Com 16 anos, entrou como estagiária para o Ballet Gulbenkian mas, pouco tempo depois, teve a percepção que precisava de aprender mais, de ampliar a sua formação em dança clássica e moderna. No ano seguinte solicitou uma bolsa de estudo à Fundação Calouste Gulbenkian, pois tinha planos para estudar na escola do London Contemporary Dance Theatre, The Place. Como não foi contemplada com o apoio pedido, partiu para França a fim de frequentar o Centro Internacional de Dança Rosella Hightower, em Cannes. Aí recebeu uma bolsa parcial e, para conseguir pagar os estudos, trabalhou com o artista plástico, cenógrafo e figurinista, Jean Robier, marido da Rosella Hightower, na construção de guarda-roupas para ópera. Cerca de dois anos depois Jorge Salavisa convidou-a para integrar o elenco do Ballet Gulbenkian, como bailarina profissional.

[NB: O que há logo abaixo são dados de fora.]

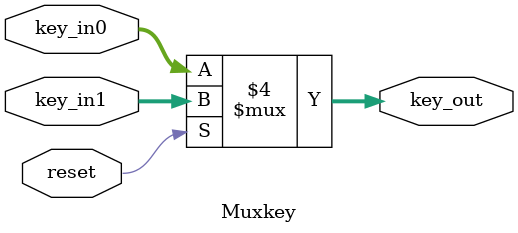
<source format=v>
`timescale 1ns / 1ps


module Muxkey(
    input [79:0] key_in0,
    input [79:0] key_in1,
    input reset,
    output reg [79:0] key_out
    );
 always @(key_in0 or key_in1 or reset)
 if (reset== 0)
 key_out = key_in0;
 else key_out = key_in1;
endmodule


</source>
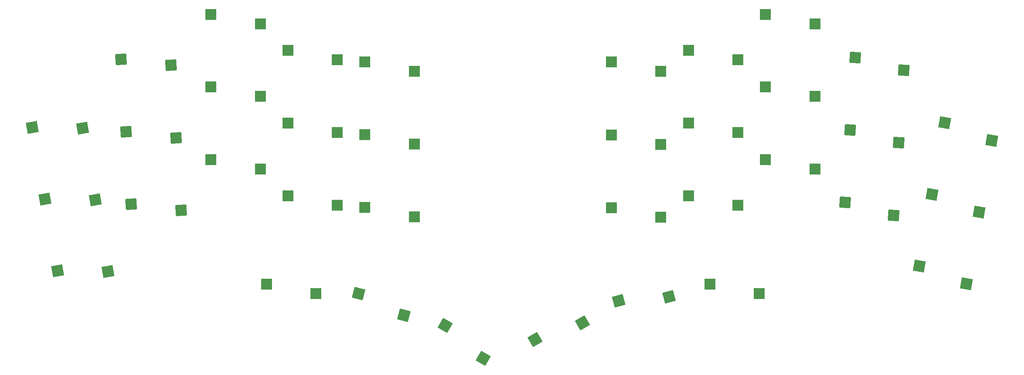
<source format=gbp>
G04 #@! TF.GenerationSoftware,KiCad,Pcbnew,9.0.3*
G04 #@! TF.CreationDate,2025-07-20T15:55:04+08:00*
G04 #@! TF.ProjectId,totem_0_3,746f7465-6d5f-4305-9f33-2e6b69636164,0.3*
G04 #@! TF.SameCoordinates,Original*
G04 #@! TF.FileFunction,Paste,Bot*
G04 #@! TF.FilePolarity,Positive*
%FSLAX46Y46*%
G04 Gerber Fmt 4.6, Leading zero omitted, Abs format (unit mm)*
G04 Created by KiCad (PCBNEW 9.0.3) date 2025-07-20 15:55:04*
%MOMM*%
%LPD*%
G01*
G04 APERTURE LIST*
G04 Aperture macros list*
%AMRotRect*
0 Rectangle, with rotation*
0 The origin of the aperture is its center*
0 $1 length*
0 $2 width*
0 $3 Rotation angle, in degrees counterclockwise*
0 Add horizontal line*
21,1,$1,$2,0,0,$3*%
G04 Aperture macros list end*
%ADD10RotRect,2.600000X2.600000X4.000000*%
%ADD11RotRect,2.600000X2.600000X15.000000*%
%ADD12RotRect,2.600000X2.600000X10.000000*%
%ADD13RotRect,2.600000X2.600000X345.000000*%
%ADD14R,2.600000X2.600000*%
%ADD15RotRect,2.600000X2.600000X350.000000*%
%ADD16RotRect,2.600000X2.600000X356.000000*%
%ADD17RotRect,2.600000X2.600000X330.000000*%
%ADD18RotRect,2.600000X2.600000X30.000000*%
G04 APERTURE END LIST*
D10*
X63220492Y-92657294D03*
X74895821Y-94046248D03*
X60848741Y-58739677D03*
X72524070Y-60128631D03*
D11*
X177174185Y-115189722D03*
X188900030Y-114325399D03*
D12*
X40092057Y-74706493D03*
X51848612Y-74867433D03*
D13*
X116404131Y-113494457D03*
X126991173Y-118608854D03*
D12*
X43044113Y-91448440D03*
X54800668Y-91609380D03*
D14*
X117854205Y-76374769D03*
X129404205Y-78574769D03*
D12*
X45996171Y-108190391D03*
X57752726Y-108351331D03*
D15*
X250408467Y-90327993D03*
X261400971Y-94500207D03*
D14*
X193478205Y-56654447D03*
X205028205Y-58854447D03*
D16*
X230064718Y-92207033D03*
X241433118Y-95207362D03*
D14*
X81854229Y-65218188D03*
X93404229Y-67418188D03*
X175478285Y-93460067D03*
X187028285Y-95660067D03*
X81854229Y-48217968D03*
X93404229Y-50417968D03*
D15*
X253360526Y-73586044D03*
X264353030Y-77758258D03*
D14*
X193478205Y-73654667D03*
X205028205Y-75854667D03*
X175478285Y-76459847D03*
X187028285Y-78659847D03*
D17*
X136616332Y-120973997D03*
X145518925Y-128654253D03*
D14*
X99854241Y-73654667D03*
X111404241Y-75854667D03*
X211478165Y-65218188D03*
X223028165Y-67418188D03*
X81854229Y-82218408D03*
X93404229Y-84418408D03*
X94828165Y-111364348D03*
X106378165Y-113564348D03*
X117854205Y-93374989D03*
X129404205Y-95574989D03*
X117854205Y-59374549D03*
X129404205Y-61574549D03*
D15*
X247456412Y-107069941D03*
X258448916Y-111242155D03*
D16*
X232436469Y-58289416D03*
X243804869Y-61289745D03*
D14*
X198503165Y-111364348D03*
X210053165Y-113564348D03*
X211478165Y-48217968D03*
X223028165Y-50417968D03*
X211478165Y-82218408D03*
X223028165Y-84418408D03*
X99854241Y-90654887D03*
X111404241Y-92854887D03*
D18*
X157615970Y-124248997D03*
X168718563Y-120379253D03*
D16*
X231250594Y-75248225D03*
X242618994Y-78248554D03*
D14*
X193478205Y-90654887D03*
X205028205Y-92854887D03*
D10*
X62034617Y-75698485D03*
X73709946Y-77087439D03*
D14*
X175478245Y-59374549D03*
X187028245Y-61574549D03*
X99854241Y-56654447D03*
X111404241Y-58854447D03*
M02*

</source>
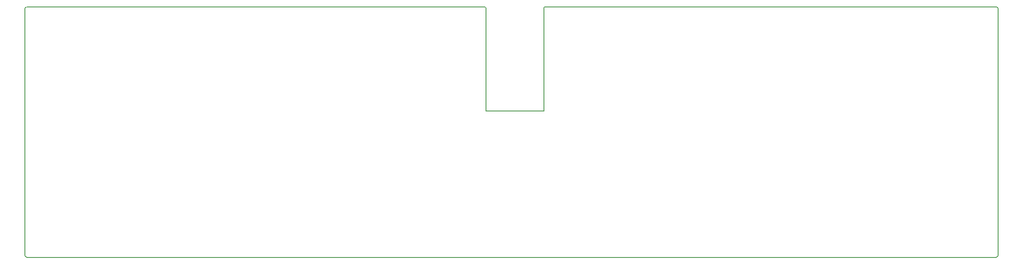
<source format=gm1>
%TF.GenerationSoftware,KiCad,Pcbnew,7.0.2*%
%TF.CreationDate,2023-06-15T14:07:21-05:00*%
%TF.ProjectId,Capsule,43617073-756c-4652-9e6b-696361645f70,1.0*%
%TF.SameCoordinates,Original*%
%TF.FileFunction,Profile,NP*%
%FSLAX46Y46*%
G04 Gerber Fmt 4.6, Leading zero omitted, Abs format (unit mm)*
G04 Created by KiCad (PCBNEW 7.0.2) date 2023-06-15 14:07:21*
%MOMM*%
%LPD*%
G01*
G04 APERTURE LIST*
%TA.AperFunction,Profile*%
%ADD10C,0.150000*%
%TD*%
G04 APERTURE END LIST*
D10*
X225000000Y-71600000D02*
G75*
G03*
X225500000Y-71100000I0J500000D01*
G01*
X225000000Y-19600000D02*
X131400000Y-19600000D01*
X119200000Y-19800000D02*
X119200000Y-20250000D01*
X119200000Y-19800000D02*
G75*
G03*
X119000000Y-19600000I-200000J0D01*
G01*
X131400000Y-19600000D02*
G75*
G03*
X131200000Y-19800000I0J-200000D01*
G01*
X225500000Y-20100000D02*
G75*
G03*
X225000000Y-19600000I-500000J0D01*
G01*
X24000000Y-19600000D02*
G75*
G03*
X23500000Y-20100000I0J-500000D01*
G01*
X225500000Y-71100000D02*
X225500000Y-20100000D01*
X23500000Y-71100000D02*
G75*
G03*
X24000000Y-71600000I500000J0D01*
G01*
X131200000Y-20250000D02*
X131200000Y-19800000D01*
X24000000Y-71600000D02*
X225000000Y-71600000D01*
X23500000Y-20100000D02*
X23500000Y-71100000D01*
X24000000Y-19600000D02*
X119000000Y-19600000D01*
%TO.C,U1*%
X131200000Y-41250000D02*
X119200000Y-41250000D01*
X131200000Y-20250000D02*
X131200000Y-41250000D01*
X119200000Y-41250000D02*
X119200000Y-20250000D01*
%TD*%
M02*

</source>
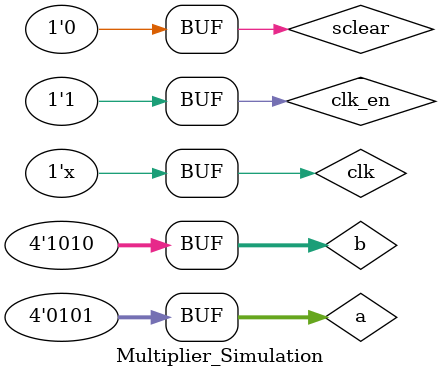
<source format=v>
`timescale 1ns / 1ps


module Multiplier_Simulation(

    );
reg clk = 0;            //clock signal
reg clk_en = 0;         //clock enable, active is high
reg sclear = 0;         //sychnorous clear, active is high
reg [3:0]a = 5;         //input signal, variable should be defined reg 
reg [3:0]b = 5;         //input signal
wire [7:0]out;          //output

initial begin           //inital 
b = 5;                  
#200 b = 6;             //delay 200ns
#200 b = 7;
#200 b = 8;
#200 b = 9;
#200 b = 10;
end

initial begin           //initial clock enable
clk_en = 0;             
#500 clk_en = 1'b1;     //delay 200ns assert clk_en
end

initial begin           //initial sychnorous clear 
sclear = 0;
#700 sclear = 1'b1;     //delay 700ns assert sclear 
#150 sclear = 1'b0;     //delay 100ns deassert sclear
end

always begin            //generate period = 20ns clock
#10 clk <= ~clk;
end

Multiplier my_test(clk, a, b, clk_en, sclear, out);         //invoke top module
endmodule

</source>
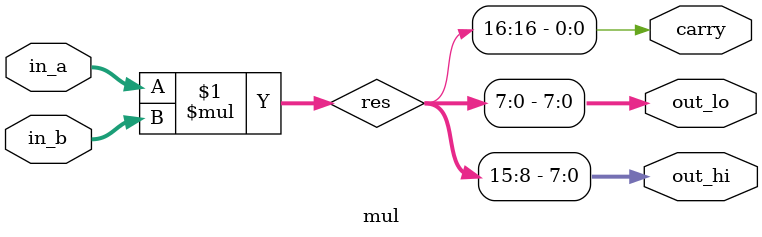
<source format=v>

module sqrt (
    input  wire[7:0] in,
    output wire[7:0] out
);
    assign out =
        (in >= (15 * 15)) ? 15 :
        (in >= (14 * 14)) ? 14 :
        (in >= (13 * 13)) ? 13 :
        (in >= (12 * 12)) ? 12 :
        (in >= (11 * 11)) ? 11 :
        (in >= (10 * 10)) ? 10 :
        (in >= (9  *  9)) ? 9  :
        (in >= (8  *  8)) ? 8  :
        (in >= (7  *  7)) ? 7  :
        (in >= (6  *  6)) ? 6  :
        (in >= (5  *  5)) ? 5  :
        (in >= (4  *  4)) ? 4  :
        (in >= (3  *  3)) ? 3  :
        (in >= (2  *  2)) ? 2  :
        (in >= (1  *  1)) ? 1  :
        0;


endmodule

module mul (
    input[7:0] in_a,
    input[7:0] in_b,

    output[7:0] out_hi,
    output[7:0] out_lo,

    output carry
);
    wire[16:0] res;

    assign res = in_a * in_b;
    assign {carry, out_hi, out_lo} = {res[16], res[15:8], res[7:0]};
endmodule

</source>
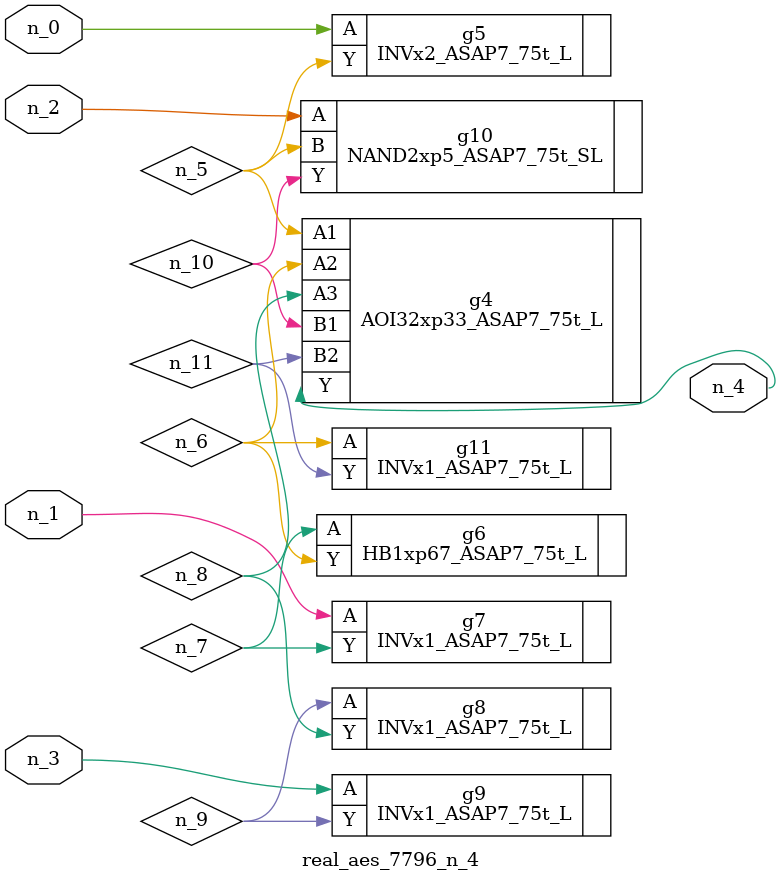
<source format=v>
module real_aes_7796_n_4 (n_0, n_3, n_2, n_1, n_4);
input n_0;
input n_3;
input n_2;
input n_1;
output n_4;
wire n_5;
wire n_7;
wire n_8;
wire n_6;
wire n_9;
wire n_10;
wire n_11;
INVx2_ASAP7_75t_L g5 ( .A(n_0), .Y(n_5) );
INVx1_ASAP7_75t_L g7 ( .A(n_1), .Y(n_7) );
NAND2xp5_ASAP7_75t_SL g10 ( .A(n_2), .B(n_5), .Y(n_10) );
INVx1_ASAP7_75t_L g9 ( .A(n_3), .Y(n_9) );
AOI32xp33_ASAP7_75t_L g4 ( .A1(n_5), .A2(n_6), .A3(n_8), .B1(n_10), .B2(n_11), .Y(n_4) );
INVx1_ASAP7_75t_L g11 ( .A(n_6), .Y(n_11) );
HB1xp67_ASAP7_75t_L g6 ( .A(n_7), .Y(n_6) );
INVx1_ASAP7_75t_L g8 ( .A(n_9), .Y(n_8) );
endmodule
</source>
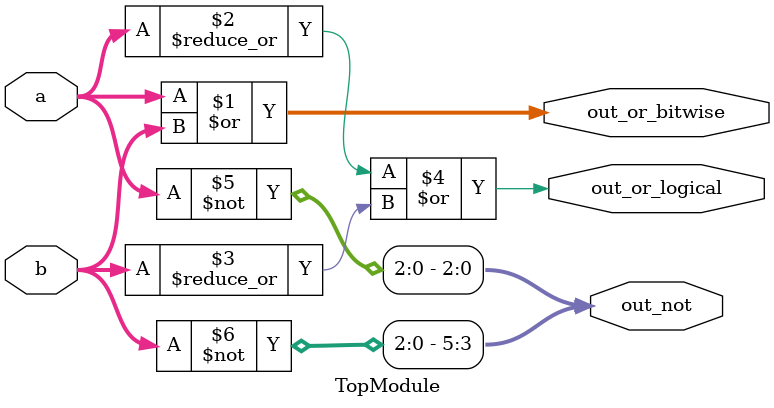
<source format=sv>

module TopModule (
  input [2:0] a,
  input [2:0] b,
  output [2:0] out_or_bitwise,
  output out_or_logical,
  output [5:0] out_not
);

assign out_or_bitwise = a | b;
assign out_or_logical = |a | |b;
assign out_not = {~b, ~a};
endmodule

</source>
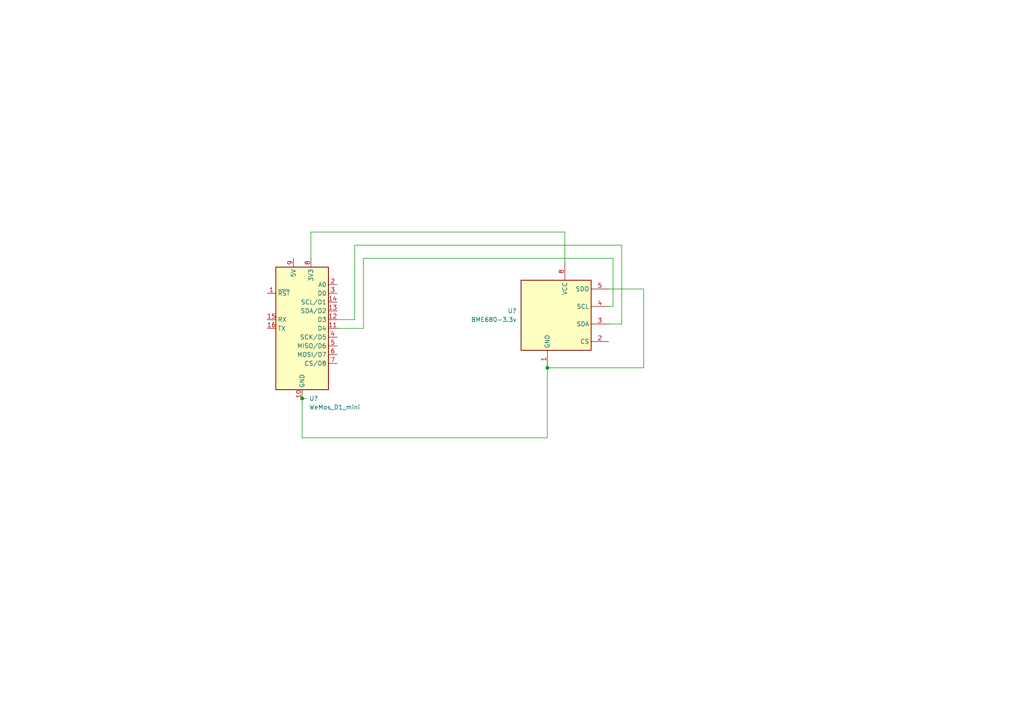
<source format=kicad_sch>
(kicad_sch (version 20211123) (generator eeschema)

  (uuid 190d514a-89b4-4535-8b13-4a62635614f4)

  (paper "A4")

  

  (junction (at 87.63 115.57) (diameter 0) (color 0 0 0 0)
    (uuid 2feebf6a-1968-4f6f-910e-dbe5895cd730)
  )
  (junction (at 158.75 106.68) (diameter 0) (color 0 0 0 0)
    (uuid 3d7d108a-727c-420c-b82c-977943667077)
  )

  (wire (pts (xy 176.53 83.82) (xy 186.69 83.82))
    (stroke (width 0) (type default) (color 0 0 0 0))
    (uuid 1a7f33f4-48f9-4247-91b7-b28b727872aa)
  )
  (wire (pts (xy 102.87 92.71) (xy 97.79 92.71))
    (stroke (width 0) (type default) (color 0 0 0 0))
    (uuid 37360fbe-9e15-42b7-9fab-73614d1168f6)
  )
  (wire (pts (xy 87.63 127) (xy 87.63 115.57))
    (stroke (width 0) (type default) (color 0 0 0 0))
    (uuid 37bfadd2-b6af-4815-ba14-ad75cd832ea2)
  )
  (wire (pts (xy 105.41 74.93) (xy 105.41 95.25))
    (stroke (width 0) (type default) (color 0 0 0 0))
    (uuid 54fef5a5-2f8f-4aef-b80e-3aae0213e176)
  )
  (wire (pts (xy 90.17 67.31) (xy 90.17 74.93))
    (stroke (width 0) (type default) (color 0 0 0 0))
    (uuid 59ac97d4-f298-4c92-a394-4f3fccc654cf)
  )
  (wire (pts (xy 105.41 95.25) (xy 97.79 95.25))
    (stroke (width 0) (type default) (color 0 0 0 0))
    (uuid 5fb7f560-0c88-41bd-9662-fc1c1be5b323)
  )
  (wire (pts (xy 102.87 71.12) (xy 102.87 92.71))
    (stroke (width 0) (type default) (color 0 0 0 0))
    (uuid 620d041a-f9e1-4a57-8143-dcae8aaab025)
  )
  (wire (pts (xy 176.53 88.9) (xy 177.8 88.9))
    (stroke (width 0) (type default) (color 0 0 0 0))
    (uuid 67d265df-13f5-427d-8951-51f3ce3a573d)
  )
  (wire (pts (xy 180.34 71.12) (xy 102.87 71.12))
    (stroke (width 0) (type default) (color 0 0 0 0))
    (uuid 78c6c7ff-ab60-4970-b21d-b79f6f6bc944)
  )
  (wire (pts (xy 176.53 93.98) (xy 180.34 93.98))
    (stroke (width 0) (type default) (color 0 0 0 0))
    (uuid 81a13e2f-a5f7-49db-8713-fec4cd20b08c)
  )
  (wire (pts (xy 177.8 74.93) (xy 105.41 74.93))
    (stroke (width 0) (type default) (color 0 0 0 0))
    (uuid 86173cda-e04e-4c4d-9142-fc722fc1fc66)
  )
  (wire (pts (xy 158.75 106.68) (xy 158.75 127))
    (stroke (width 0) (type default) (color 0 0 0 0))
    (uuid 98f52eae-4f69-4d80-b982-143fe4ee02c6)
  )
  (wire (pts (xy 180.34 93.98) (xy 180.34 71.12))
    (stroke (width 0) (type default) (color 0 0 0 0))
    (uuid 9e33cd0e-4bd2-479d-b2fa-0f4f51219615)
  )
  (wire (pts (xy 163.83 76.2) (xy 163.83 67.31))
    (stroke (width 0) (type default) (color 0 0 0 0))
    (uuid aafebd39-9534-47e1-99ea-58965ab4e3f7)
  )
  (wire (pts (xy 163.83 67.31) (xy 90.17 67.31))
    (stroke (width 0) (type default) (color 0 0 0 0))
    (uuid c303b654-b952-4d75-afeb-177b7022640d)
  )
  (wire (pts (xy 87.63 115.57) (xy 88.9 115.57))
    (stroke (width 0) (type default) (color 0 0 0 0))
    (uuid cc01d377-b49e-4a2d-83b9-37dd1b10ca74)
  )
  (wire (pts (xy 186.69 83.82) (xy 186.69 106.68))
    (stroke (width 0) (type default) (color 0 0 0 0))
    (uuid d4fe4efd-a85a-476c-84e8-0eebf4919221)
  )
  (wire (pts (xy 177.8 88.9) (xy 177.8 74.93))
    (stroke (width 0) (type default) (color 0 0 0 0))
    (uuid d6cf740f-0333-400d-9bfd-c5007f2b3709)
  )
  (wire (pts (xy 158.75 106.68) (xy 186.69 106.68))
    (stroke (width 0) (type default) (color 0 0 0 0))
    (uuid f22f3cf3-45d1-4418-89e6-aa25da4f3a35)
  )
  (wire (pts (xy 87.63 127) (xy 158.75 127))
    (stroke (width 0) (type default) (color 0 0 0 0))
    (uuid fd8942e5-d4c3-47f1-9934-5d4b7773927d)
  )

  (symbol (lib_id "Sensor:BME680-3.3v") (at 161.29 91.44 0) (unit 1)
    (in_bom yes) (on_board yes) (fields_autoplaced)
    (uuid 88cd0e08-78e2-46b1-a2d1-1e4270cc37f8)
    (property "Reference" "U?" (id 0) (at 149.86 90.1699 0)
      (effects (font (size 1.27 1.27)) (justify right))
    )
    (property "Value" "BME680-3.3v" (id 1) (at 149.86 92.7099 0)
      (effects (font (size 1.27 1.27)) (justify right))
    )
    (property "Footprint" "Package_LGA:Bosch_LGA-8_3x3mm_P0.8mm_ClockwisePinNumbering" (id 2) (at 198.12 102.87 0)
      (effects (font (size 1.27 1.27)) hide)
    )
    (property "Datasheet" "https://ae-bst.resource.bosch.com/media/_tech/media/datasheets/BST-BME680-DS001.pdf" (id 3) (at 161.29 96.52 0)
      (effects (font (size 1.27 1.27)) hide)
    )
    (pin "1" (uuid d64fc74e-8a0c-47e1-a871-142a60a81af6))
    (pin "2" (uuid 2e53bef8-1a5c-4175-9990-b18b3cca0fee))
    (pin "3" (uuid d07afc36-5ca2-454f-ba5b-4cbefb412b91))
    (pin "4" (uuid 969efac6-01ad-4d31-bc4b-8859b8a64536))
    (pin "5" (uuid 6185d778-b23b-4329-96f7-c3ca0351be7d))
    (pin "8" (uuid 9f95b4a3-7a59-4aed-a993-920a4fd93b5f))
  )

  (symbol (lib_id "MCU_Module:WeMos_D1_mini") (at 87.63 95.25 0) (unit 1)
    (in_bom yes) (on_board yes) (fields_autoplaced)
    (uuid d51f8b3a-560c-4cf4-83da-5706245b584c)
    (property "Reference" "U?" (id 0) (at 89.6494 115.57 0)
      (effects (font (size 1.27 1.27)) (justify left))
    )
    (property "Value" "WeMos_D1_mini" (id 1) (at 89.6494 118.11 0)
      (effects (font (size 1.27 1.27)) (justify left))
    )
    (property "Footprint" "Module:WEMOS_D1_mini_light" (id 2) (at 87.63 124.46 0)
      (effects (font (size 1.27 1.27)) hide)
    )
    (property "Datasheet" "https://wiki.wemos.cc/products:d1:d1_mini#documentation" (id 3) (at 40.64 124.46 0)
      (effects (font (size 1.27 1.27)) hide)
    )
    (pin "1" (uuid 13a66ef0-7a74-4023-83f8-8019f7c83388))
    (pin "10" (uuid 6716103b-f70f-4a15-8b80-35ab0ec77009))
    (pin "11" (uuid 620203dc-e7ba-4828-83fe-dc8d069dce58))
    (pin "12" (uuid fa865daf-1f99-4b87-880b-c1751816a8aa))
    (pin "13" (uuid 9c0be251-c9e0-4243-bf23-114a92b4b1df))
    (pin "14" (uuid 8026661c-a2e4-40a6-b2f3-43d97878f67c))
    (pin "15" (uuid 83175eca-1742-4857-a150-2a8990383863))
    (pin "16" (uuid 12e4bfbe-7e70-4164-9239-83bac2c18e32))
    (pin "2" (uuid 524813ac-24c2-40dc-87ac-12ce35f69327))
    (pin "3" (uuid cf259e8b-204f-43cd-966a-228c3dcae002))
    (pin "4" (uuid 01c24d46-b0e0-4d78-864f-959d5fde2222))
    (pin "5" (uuid 7fe269fc-3902-44fa-b5c5-ad8ac2150249))
    (pin "6" (uuid 93709507-52f9-4760-997e-bea9750dbe1e))
    (pin "7" (uuid e87a81ec-85aa-4c6e-9b66-bd55a5cef041))
    (pin "8" (uuid 26a6558b-dc55-42a9-9600-793b17549638))
    (pin "9" (uuid 174fdbd8-9f2f-406e-9b51-2739f6733458))
  )

  (sheet_instances
    (path "/" (page "1"))
  )

  (symbol_instances
    (path "/88cd0e08-78e2-46b1-a2d1-1e4270cc37f8"
      (reference "U?") (unit 1) (value "BME680-3.3v") (footprint "Package_LGA:Bosch_LGA-8_3x3mm_P0.8mm_ClockwisePinNumbering")
    )
    (path "/d51f8b3a-560c-4cf4-83da-5706245b584c"
      (reference "U?") (unit 1) (value "WeMos_D1_mini") (footprint "Module:WEMOS_D1_mini_light")
    )
  )
)

</source>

Apesar de muitos e grandes desafios naquele grupo, ao fim de uns anos de trabalho na Fundação Gulbenkian, Paula Pinto voltou a ter necessidade de sair de Portugal para melhorar profissional e artisticamente, e participou num projecto com Jan Fabre, que a convidou para integrar a equipa que ia fazer uma criação para o Ballet de Frankfurt Ballet, de William Forsythe. Da Bélgica, onde o projecto se estruturou e da Alemanha, onde se estreou, posteriormente, seguiu para Nova Iorque (Maio de 91) onde ficou meio ano a fazer aulas, inclusivamente com o famoso Merce Cunningham.
Durante as duas décadas em que dançou um variado reportório no BG, trabalhou com professores de nomeada (Ivan Kramar e Sighilt Pahl, por exemplo) e coreógrafos famosos (designadamente Mats Ek, Itzik Galili, Olga Roriz e Vera Mantero) e criou algumas peças para os Estudos Experimentais de Coreografia.
Ao deixar o BG, Paula Pinto trabalhou, como bailarina, com Olga Roriz durante um ano e meio antes de ter saído de Lisboa para viver no campo, perto do mar. Durante os dois anos seguintes dedicou-se a cuidar do filho e a tentar – através de cursos de curta duração e meditação – fazer uma transição suave de carreira. De seguida inscreveu-se na Universidade Aberta, na licenciatura em Estudos Artísticos e, em 2004, fundou a Associação Cultural Sentidos Ilimitados, com a finalidade de “valorizar o indivíduo, a criatividade e a cooperação entre as diferentes comunidades artísticas e sociais, assim com o estreitamento de relações entre artistas e a formação de novos públicos, através da promoção de iniciativas de estímulo à criatividade e ao desenvolvimento pessoal tendo como principal objetivo a valorização do indivíduo através da expressão artística”.
Quatro anos depois, também de sua autoria, surgiu o projecto multidisciplinar Compota, que realizou inúmeros espectáculos de improvisação e sessões didácticas em todo o País, e que serviu de laboratório para largas dezenas de jovens artistas em começo de carreira.
Em 2022 recebeu os prémios Renova e da Dança Anna Mascolo, na Gala da Fundação Mirpuri realizada no Teatro Nacional de S. Carlos, a sua última aparição pública.
Sobreviveu-lhe a mãe e o filho, o actor Filipe Pinto Oliveira.